# [Available data]
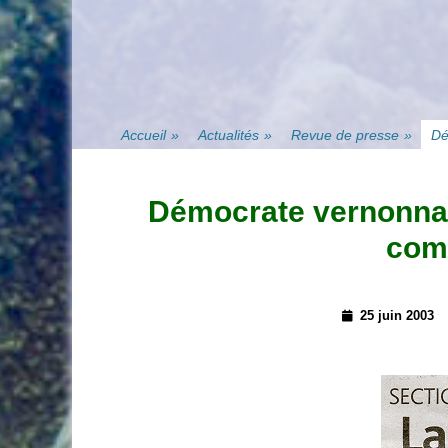
Accueil
»
Actualités
»
Revue de presse
»
Dé
Démocrate vernonnais
com
Posted
25 juin 2003
on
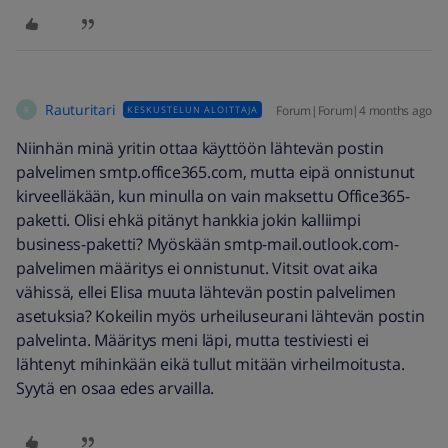
Rauturitari
Forum|Forum|4 months ago
KESKUSTELUN ALOITTAJA
R
Niinhän minä yritin ottaa käyttöön lähtevän postin
palvelimen smtp.office365.com, mutta eipä onnistunut
kirveelläkään, kun minulla on vain maksettu Office365-
paketti. Olisi ehkä pitänyt hankkia jokin kalliimpi
business-paketti? Myöskään smtp-mail.outlook.com-
palvelimen määritys ei onnistunut. Vitsit ovat aika
vähissä, ellei Elisa muuta lähtevän postin palvelimen
asetuksia? Kokeilin myös urheiluseurani lähtevän postin
palvelinta. Määritys meni läpi, mutta testiviesti ei
lähtenyt mihinkään eikä tullut mitään virheilmoitusta.
Syytä en osaa edes arvailla.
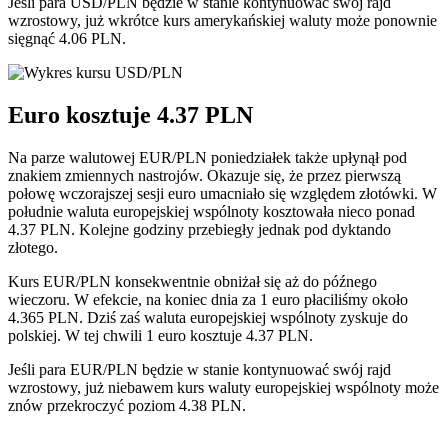
Jeśli para USD/PLN będzie w stanie kontynuować swój rajd
wzrostowy, już wkrótce kurs amerykańskiej waluty może ponownie
sięgnąć 4.06 PLN.
Euro kosztuje 4.37 PLN
Na parze walutowej EUR/PLN poniedziałek także upłynął pod
znakiem zmiennych nastrojów. Okazuje się, że przez pierwszą
połowę wczorajszej sesji euro umacniało się względem złotówki. W
południe waluta europejskiej wspólnoty kosztowała nieco ponad
4.37 PLN. Kolejne godziny przebiegły jednak pod dyktando
złotego.
Kurs EUR/PLN konsekwentnie obniżał się aż do późnego
wieczoru. W efekcie, na koniec dnia za 1 euro płaciliśmy około
4.365 PLN. Dziś zaś waluta europejskiej wspólnoty zyskuje do
polskiej. W tej chwili 1 euro kosztuje 4.37 PLN.
Jeśli para EUR/PLN będzie w stanie kontynuować swój rajd
wzrostowy, już niebawem kurs waluty europejskiej wspólnoty może
znów przekroczyć poziom 4.38 PLN.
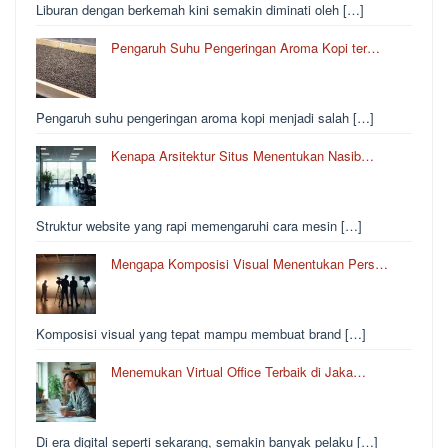
Liburan dengan berkemah kini semakin diminati oleh […]
Pengaruh Suhu Pengeringan Aroma Kopi ter…
Pengaruh suhu pengeringan aroma kopi menjadi salah […]
Kenapa Arsitektur Situs Menentukan Nasib…
Struktur website yang rapi memengaruhi cara mesin […]
Mengapa Komposisi Visual Menentukan Pers…
Komposisi visual yang tepat mampu membuat brand […]
Menemukan Virtual Office Terbaik di Jaka…
Di era digital seperti sekarang, semakin banyak pelaku […]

# [Requirement]
Rewrite the text of the material with every "Forum" renamed to "Keskustelupalsta", keeping everything else unchanged, and leave the pictures out.

# [Answer section]
Accueil
»
Actualités
»
Revue de presse
»
Dé
Démocrate vernonnais
com
Posted
25 juin 2003
on
Rauturitari
Keskustelupalsta|Keskustelupalsta|4 months ago
KESKUSTELUN ALOITTAJA
R
Niinhän minä yritin ottaa käyttöön lähtevän postin
palvelimen smtp.office365.com, mutta eipä onnistunut
kirveelläkään, kun minulla on vain maksettu Office365-
paketti. Olisi ehkä pitänyt hankkia jokin kalliimpi
business-paketti? Myöskään smtp-mail.outlook.com-
palvelimen määritys ei onnistunut. Vitsit ovat aika
vähissä, ellei Elisa muuta lähtevän postin palvelimen
asetuksia? Kokeilin myös urheiluseurani lähtevän postin
palvelinta. Määritys meni läpi, mutta testiviesti ei
lähtenyt mihinkään eikä tullut mitään virheilmoitusta.
Syytä en osaa edes arvailla.
Jeśli para USD/PLN będzie w stanie kontynuować swój rajd
wzrostowy, już wkrótce kurs amerykańskiej waluty może ponownie
sięgnąć 4.06 PLN.
Euro kosztuje 4.37 PLN
Na parze walutowej EUR/PLN poniedziałek także upłynął pod
znakiem zmiennych nastrojów. Okazuje się, że przez pierwszą
połowę wczorajszej sesji euro umacniało się względem złotówki. W
południe waluta europejskiej wspólnoty kosztowała nieco ponad
4.37 PLN. Kolejne godziny przebiegły jednak pod dyktando
złotego.
Kurs EUR/PLN konsekwentnie obniżał się aż do późnego
wieczoru. W efekcie, na koniec dnia za 1 euro płaciliśmy około
4.365 PLN. Dziś zaś waluta europejskiej wspólnoty zyskuje do
polskiej. W tej chwili 1 euro kosztuje 4.37 PLN.
Jeśli para EUR/PLN będzie w stanie kontynuować swój rajd
wzrostowy, już niebawem kurs waluty europejskiej wspólnoty może
znów przekroczyć poziom 4.38 PLN.
Liburan dengan berkemah kini semakin diminati oleh […]
Pengaruh Suhu Pengeringan Aroma Kopi ter…
Pengaruh suhu pengeringan aroma kopi menjadi salah […]
Kenapa Arsitektur Situs Menentukan Nasib…
Struktur website yang rapi memengaruhi cara mesin […]
Mengapa Komposisi Visual Menentukan Pers…
Komposisi visual yang tepat mampu membuat brand […]
Menemukan Virtual Office Terbaik di Jaka…
Di era digital seperti sekarang, semakin banyak pelaku […]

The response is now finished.